## Tugas Anda
(1) Dalam teks tentang Tamamo-no-Mae, siapa nama peramal bintang yang menyatakan kepada kaisar bahwa Tamamo-no-Mae adalah penyebab penyakitnya?
(2) Tolong sebutkan semua bidang yang disebut dalam teks tentang Tamamo-no-Mae sebagai contoh pokok pertanyaan yang dapat ia jawab.
(3) Tentukan apakah setiap pernyataan berikut sesuai dengan teks tentang Tamamo-no-Mae, lalu kutip kata-kata teks yang menjadi dasarnya.
(a) Kaisar Konoe bertahta dari tahun 1142 hingga 1155.
(b) Miura-no-suke mengabulkan permohonan kitsune agar nyawanya diampuni.
(c) Tamamo-no-Mae terlihat berusia tiga puluh tahun.

Tamamo-no-Mae

Tamamo-no-Mae. Cetakan oleh Yoshitoshi.
Sessho-seki di Nasu, Tochigi

Tamamo-no-Mae (玉藻前 atau 玉藻の前, 玉藻御前) adalah tokoh legendaris dalam mitologi dan cerita rakyat Jepang. Dalam Otogizoshi, kumpulan prosa Jepang ditulis selama periode Muromachi, Tamamo-no-Mae diceritakan sebagai selir Kaisar Konoe yang bertahta dari tahun 1142 hingga 1155. Ia dikatakan sebagai wanita paling cantik dan pintar di Jepang. Tubuh Tamamo-no-Mae secara misterius mengeluarkan wangi harum, dan pakaiannya tidak pernah lusuh atau kotor. Tamamo-no-Mae tidak hanya cantik, tetapi ia berpengetahuan luas dalam berbagai bidang ilmu. Walaupun ia terlihat baru berusia dua puluh tahun, tak ada pertanyaan yang tidak dapat dijawabnya. Setiap pertanyaan yang diajukan kepadanya dapat ia jawab, mulai dari mengenai musik hingga agama dan astronomi. Kecantikan dan kecerdasannya membuat setiap orang di Istana Kekaisaran kagum dengannya. Kaisar Konoe juga sangat mencintainya.

Kaisar Konoe mencurahkan semua cintanya kepada Tamamo-no-Mae hingga pada suatu waktu, kaisar tiba-tiba jatuh sakit secara misterius. Kaisar berkonsultasi dengan sejumlah besar biksu dan peramal untuk mencari penyebab penyakit yang dideritanya. Namun tidak ada satu pun dari mereka yang memiliki jawabannya. Pada akhirnya, seorang peramal bintang bernama Abe no Yasuchika mengatakan kepada kaisar bahwa penyebab penyakitnya adalah Tamamo-no-Mae. Yasuchika menjelaskan bahwa Tamamo-no-Mae adalah seekor kitsune berekor sembilan yang menjelma menjadi wanita muda lagi cantik. Majikannya adalah seorang daimyo jahat yang sengaja membuat kaisar sakit agar dapat merebut tahta kaisar. Setelah mengetahui dirinya sedang diincar, Tamamo-no-Mae menghilang dari istana.

Kaisar memerintahkan panglima perang terkuat waktu itu, Kazusa-no-suke dan Miura-no-suke untuk memburu dan membunuh rubah (kitsune) jadi-jadian itu. Setelah sempat berhasil menghindar dari para pemburu, kitsune muncul dalam mimpi Miura-no-suke dalam wujud Tamamo-no-Mae yang cantik. Kitsune tahu bahwa dirinya akan dibunuh oleh Miura-no-suke pada keesokan harinya, dan memohon agar nyawanya diampuni kali itu. Miura-no-suke menolak.

## Isi Kumpulan Data
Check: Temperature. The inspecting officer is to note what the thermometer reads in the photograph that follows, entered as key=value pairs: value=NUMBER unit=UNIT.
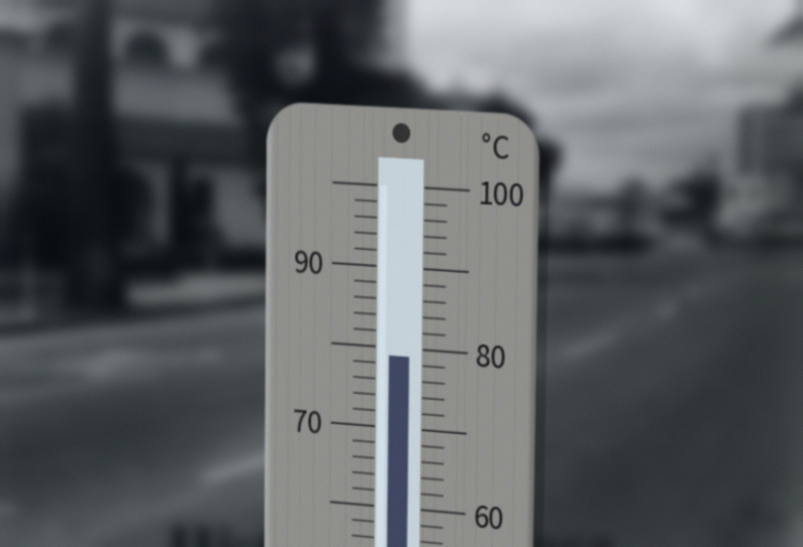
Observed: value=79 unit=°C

## Jawaban Tiap Tugas
(1) Abe no Yasuchika.

(2) Musik, agama, dan astronomi.

(3)
(a) Ya: "Kaisar Konoe yang bertahta dari tahun 1142 hingga 1155"
(b) Tidak: "Miura-no-suke menolak."
(c) Tidak: "Walaupun ia terlihat baru berusia dua puluh tahun"